***** Recorded data *****

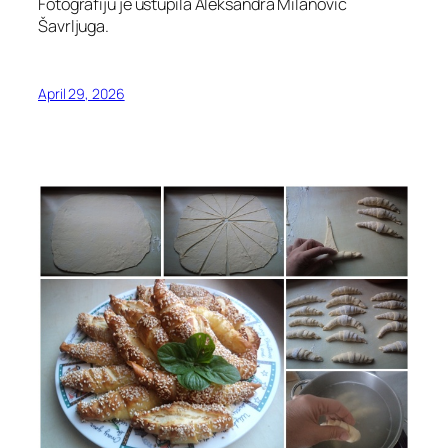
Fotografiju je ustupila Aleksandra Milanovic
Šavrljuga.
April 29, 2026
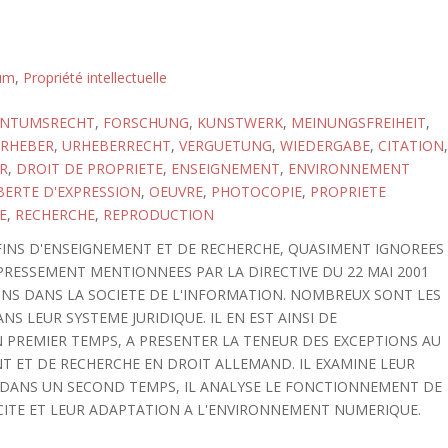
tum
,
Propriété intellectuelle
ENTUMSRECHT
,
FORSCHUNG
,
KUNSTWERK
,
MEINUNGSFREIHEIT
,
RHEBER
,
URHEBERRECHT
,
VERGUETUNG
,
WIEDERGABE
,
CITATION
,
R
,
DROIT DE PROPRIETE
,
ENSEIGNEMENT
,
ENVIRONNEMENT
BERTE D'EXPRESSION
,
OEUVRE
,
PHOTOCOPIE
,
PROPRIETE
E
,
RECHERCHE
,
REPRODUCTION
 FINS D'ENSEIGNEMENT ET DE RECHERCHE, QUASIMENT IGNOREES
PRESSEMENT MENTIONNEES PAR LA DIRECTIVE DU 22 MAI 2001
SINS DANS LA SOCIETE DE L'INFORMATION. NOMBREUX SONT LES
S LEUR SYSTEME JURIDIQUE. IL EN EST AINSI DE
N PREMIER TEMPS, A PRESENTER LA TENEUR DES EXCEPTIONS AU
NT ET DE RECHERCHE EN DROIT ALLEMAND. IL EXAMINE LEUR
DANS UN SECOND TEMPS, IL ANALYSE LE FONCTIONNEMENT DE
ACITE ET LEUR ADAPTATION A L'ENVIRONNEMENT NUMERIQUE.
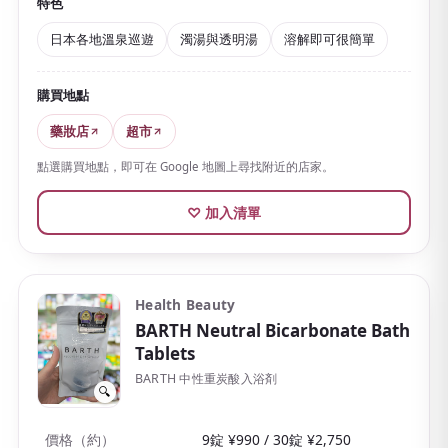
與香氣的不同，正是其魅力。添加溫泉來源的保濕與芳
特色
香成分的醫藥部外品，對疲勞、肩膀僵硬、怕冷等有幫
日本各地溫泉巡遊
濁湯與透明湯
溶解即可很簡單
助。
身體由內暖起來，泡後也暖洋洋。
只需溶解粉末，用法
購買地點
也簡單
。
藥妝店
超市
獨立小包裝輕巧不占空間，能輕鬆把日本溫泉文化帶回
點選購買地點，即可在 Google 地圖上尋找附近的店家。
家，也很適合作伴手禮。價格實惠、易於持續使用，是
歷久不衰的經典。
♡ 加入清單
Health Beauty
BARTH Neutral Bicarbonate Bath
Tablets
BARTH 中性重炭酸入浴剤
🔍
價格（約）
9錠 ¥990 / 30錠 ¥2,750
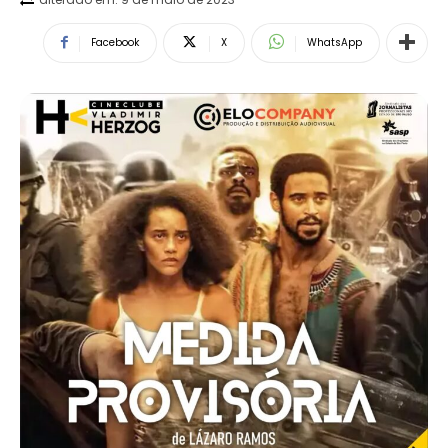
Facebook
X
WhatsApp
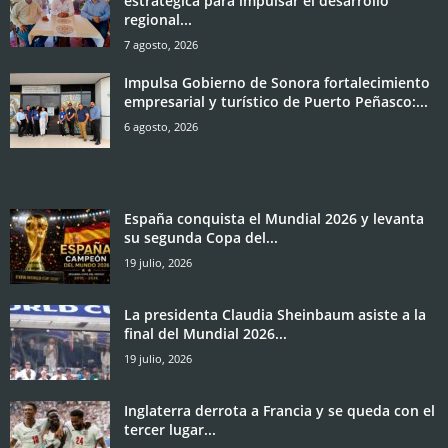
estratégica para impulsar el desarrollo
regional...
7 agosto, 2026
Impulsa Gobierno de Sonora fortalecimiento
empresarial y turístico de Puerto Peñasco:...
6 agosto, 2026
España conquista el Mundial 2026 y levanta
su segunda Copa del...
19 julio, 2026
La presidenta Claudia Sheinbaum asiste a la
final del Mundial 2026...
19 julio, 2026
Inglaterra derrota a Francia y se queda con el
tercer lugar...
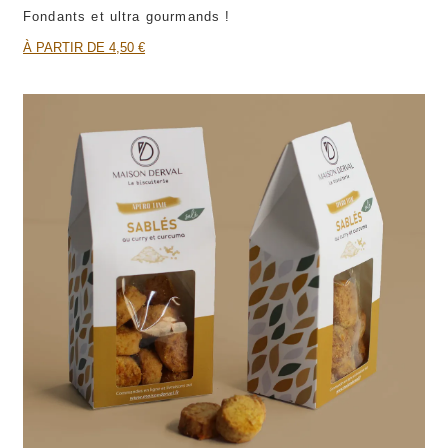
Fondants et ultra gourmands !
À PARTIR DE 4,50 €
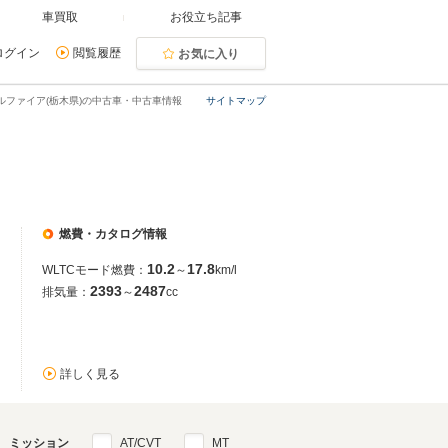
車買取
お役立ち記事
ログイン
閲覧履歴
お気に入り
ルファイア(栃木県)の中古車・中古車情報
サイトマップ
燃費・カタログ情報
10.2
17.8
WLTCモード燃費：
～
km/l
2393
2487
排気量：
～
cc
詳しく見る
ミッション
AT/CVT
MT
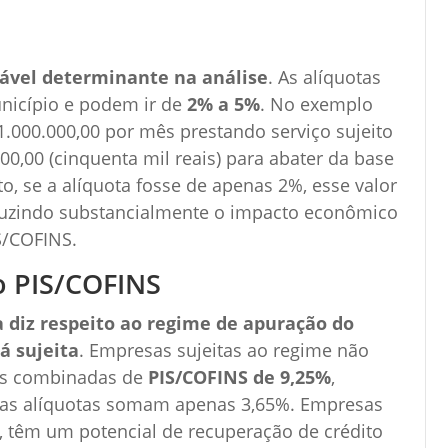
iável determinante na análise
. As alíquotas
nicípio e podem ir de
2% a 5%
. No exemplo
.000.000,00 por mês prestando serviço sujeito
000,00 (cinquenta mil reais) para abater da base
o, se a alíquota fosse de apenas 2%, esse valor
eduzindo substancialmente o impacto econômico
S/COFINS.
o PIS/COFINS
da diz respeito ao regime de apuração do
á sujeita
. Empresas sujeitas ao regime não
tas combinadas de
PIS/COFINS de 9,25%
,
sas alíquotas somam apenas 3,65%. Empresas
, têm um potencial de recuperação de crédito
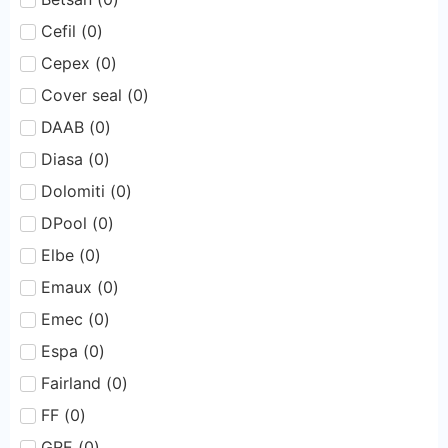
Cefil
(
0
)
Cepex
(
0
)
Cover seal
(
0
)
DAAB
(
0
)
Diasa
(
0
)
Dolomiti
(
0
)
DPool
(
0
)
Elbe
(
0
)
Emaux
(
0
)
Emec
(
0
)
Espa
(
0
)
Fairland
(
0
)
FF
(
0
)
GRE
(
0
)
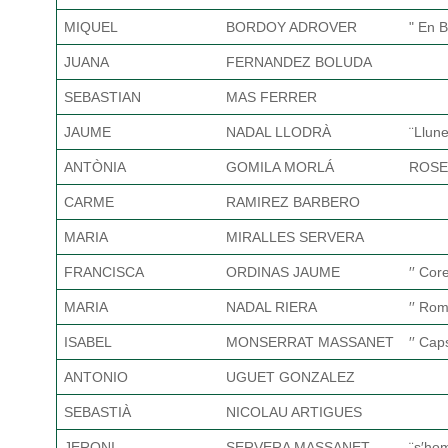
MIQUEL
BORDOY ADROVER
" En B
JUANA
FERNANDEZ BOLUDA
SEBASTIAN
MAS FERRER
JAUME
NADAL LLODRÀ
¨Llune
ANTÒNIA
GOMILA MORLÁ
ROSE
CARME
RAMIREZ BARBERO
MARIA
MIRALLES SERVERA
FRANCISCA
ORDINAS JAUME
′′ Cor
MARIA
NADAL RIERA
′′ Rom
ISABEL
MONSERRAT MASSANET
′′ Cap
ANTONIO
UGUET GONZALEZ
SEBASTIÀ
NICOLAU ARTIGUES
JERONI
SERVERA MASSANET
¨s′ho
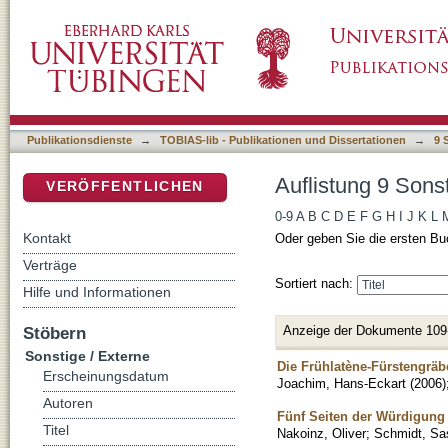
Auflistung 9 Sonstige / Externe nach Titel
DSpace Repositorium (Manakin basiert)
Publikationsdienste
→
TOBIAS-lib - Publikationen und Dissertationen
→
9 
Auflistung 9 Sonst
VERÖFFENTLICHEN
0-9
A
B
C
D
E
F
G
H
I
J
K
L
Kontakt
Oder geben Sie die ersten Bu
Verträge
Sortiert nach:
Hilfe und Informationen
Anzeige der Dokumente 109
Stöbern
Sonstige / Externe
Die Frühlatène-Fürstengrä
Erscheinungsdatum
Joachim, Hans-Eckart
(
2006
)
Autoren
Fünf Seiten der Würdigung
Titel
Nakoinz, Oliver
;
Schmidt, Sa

*****

• _Directions_:
All lines holding the word "Mundial" must be found in the listing and copied.

• _The completed task_:
España conquista el Mundial 2026 y levanta
final del Mundial 2026...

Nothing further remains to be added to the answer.